That makes perfect sense ... let me mix up some 70:30, (and 80:20), and give that a go 

Thanks so much @Timwis and @THE REAPER

Reactions: Like 2


----------



## swisscheese (12/11/20)

I had the same issue with mine. After some frustration, I discovered the gasket sealing the juice fill port was the issue because it was not not air tight. I am guessing the air vacuum in high capacity tanks slow the juice. When you suck on the atty, too much juice is pulled through due to the absence (or at least reduced) vacuum. Just my two cents worth.

Reactions: Like 2 | Thanks 1


----------



## ace_d_house_cat (12/11/20)

I think your problem (or part of it) relates to the below image; the cotton doesn't seem to be pressed against the outer ring as it should be. Juice is likely to leak through there.
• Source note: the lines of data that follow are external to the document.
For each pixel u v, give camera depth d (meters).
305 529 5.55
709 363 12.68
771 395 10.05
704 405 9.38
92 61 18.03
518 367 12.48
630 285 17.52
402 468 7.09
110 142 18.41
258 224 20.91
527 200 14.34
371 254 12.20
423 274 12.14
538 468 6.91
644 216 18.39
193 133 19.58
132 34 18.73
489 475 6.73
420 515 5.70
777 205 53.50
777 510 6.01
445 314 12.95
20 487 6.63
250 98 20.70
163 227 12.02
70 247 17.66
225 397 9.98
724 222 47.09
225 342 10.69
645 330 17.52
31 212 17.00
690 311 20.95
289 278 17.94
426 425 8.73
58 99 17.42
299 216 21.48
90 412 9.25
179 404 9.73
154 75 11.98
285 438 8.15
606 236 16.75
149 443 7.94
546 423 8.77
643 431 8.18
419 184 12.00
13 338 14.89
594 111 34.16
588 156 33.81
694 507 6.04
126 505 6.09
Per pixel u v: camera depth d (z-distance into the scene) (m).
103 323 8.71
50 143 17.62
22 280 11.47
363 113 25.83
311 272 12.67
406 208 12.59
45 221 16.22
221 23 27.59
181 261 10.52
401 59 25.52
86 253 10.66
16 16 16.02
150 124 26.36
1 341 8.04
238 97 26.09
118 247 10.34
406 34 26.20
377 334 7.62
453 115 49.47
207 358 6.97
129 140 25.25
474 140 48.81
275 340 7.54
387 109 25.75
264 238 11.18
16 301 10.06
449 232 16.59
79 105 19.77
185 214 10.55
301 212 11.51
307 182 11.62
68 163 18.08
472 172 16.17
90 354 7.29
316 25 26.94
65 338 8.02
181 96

Reactions: Like 2 | Thanks 1


----------



## Intuthu Kagesi (12/11/20)

ace_d_house_cat said:


> I think your problem (or part of it) relates to the below image; the cotton doesn't seem to be pressed against the outer ring as it should be. Juice is likely to leak through there.



@ace_d_house_cat 
Thanks for that ... The pics were of the working, (non leaking), build. All my wicking was snug, actually on this build it was tighter than a frogs butt at 50 metres, and what you see in the pic is eliquid damming against the wick, if you look at the first pic I posted, it seems to be the opposite wick that's "loose" ... optical illusion maybe?

@swisscheese 
Thanks for your suggestion ... I did check all the seals, and they're airtight ... I went a step further and pressurised the tank at one bar, and sprayed it with soapy water ... It's airight!

@THE REAPER and @Timwis 
You guys were bang on the nail! 
I tried 60:40, 70:30 and even 100%VG with the "_worst of the previous builds_", a single 7mm Clapton, and;

100% VG clearly works without leaks. as does the 70:30, with the 60:40 coming in last ... leaking very slightly once the eliquid gets warm.
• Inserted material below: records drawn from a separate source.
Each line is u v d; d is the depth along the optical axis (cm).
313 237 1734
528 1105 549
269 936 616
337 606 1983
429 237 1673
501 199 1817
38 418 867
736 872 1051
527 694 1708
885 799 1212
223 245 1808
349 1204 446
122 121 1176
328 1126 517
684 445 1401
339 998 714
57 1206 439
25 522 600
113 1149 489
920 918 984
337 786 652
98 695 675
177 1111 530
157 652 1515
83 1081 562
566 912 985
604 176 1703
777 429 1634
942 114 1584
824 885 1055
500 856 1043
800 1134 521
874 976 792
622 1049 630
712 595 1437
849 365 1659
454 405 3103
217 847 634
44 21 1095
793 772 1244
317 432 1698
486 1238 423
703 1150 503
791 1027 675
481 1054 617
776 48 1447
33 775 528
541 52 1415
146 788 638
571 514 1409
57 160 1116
Thanks again guy's ... I'm just going to have to mix up 70:30 juice specifically for this tank

Reactions: Like 3 | Winner 2


----------



## THE REAPER (12/11/20)

Intuthu Kagesi said:


> @ace_d_house_cat
> Thanks for that ... The pics were of the working, (non leaking), build. All my wicking was snug, actually on this build it was tighter than a frogs butt at 50 metres, and what you see in the pic is eliquid damming against the wick, if you look at the first pic I posted, it seems to be the opposite wick that's "loose" ... optical illusion maybe?
> 
> @swisscheese
> ...


Glad it's working for you bud.

Reactions: Like 2 | Thanks 1


----------



## DarthBranMuffin (12/11/20)

You almost had to rename the FP to *F*orever *P*ishing...

Reactions: Funny 3


----------



## THE REAPER (13/11/20)

THE REAPER said:


> What ratio juice are you using bud.


Sorry @Hakhan just wanted to know is the disagree by accident or do you disagree with what I said.


----------



## Hakhan (13/11/20)

THE REAPER said:


> Sorry @Hakhan just wanted to know is the disagree by accident or do you disagree with what I said.


sorry fat fingers

Reactions: Funny 2


----------



## THE REAPER (13/11/20)

Hakhan said:


> sorry fat fingers


Thanks bud no problem I do it a lot.

Reactions: Like 2


----------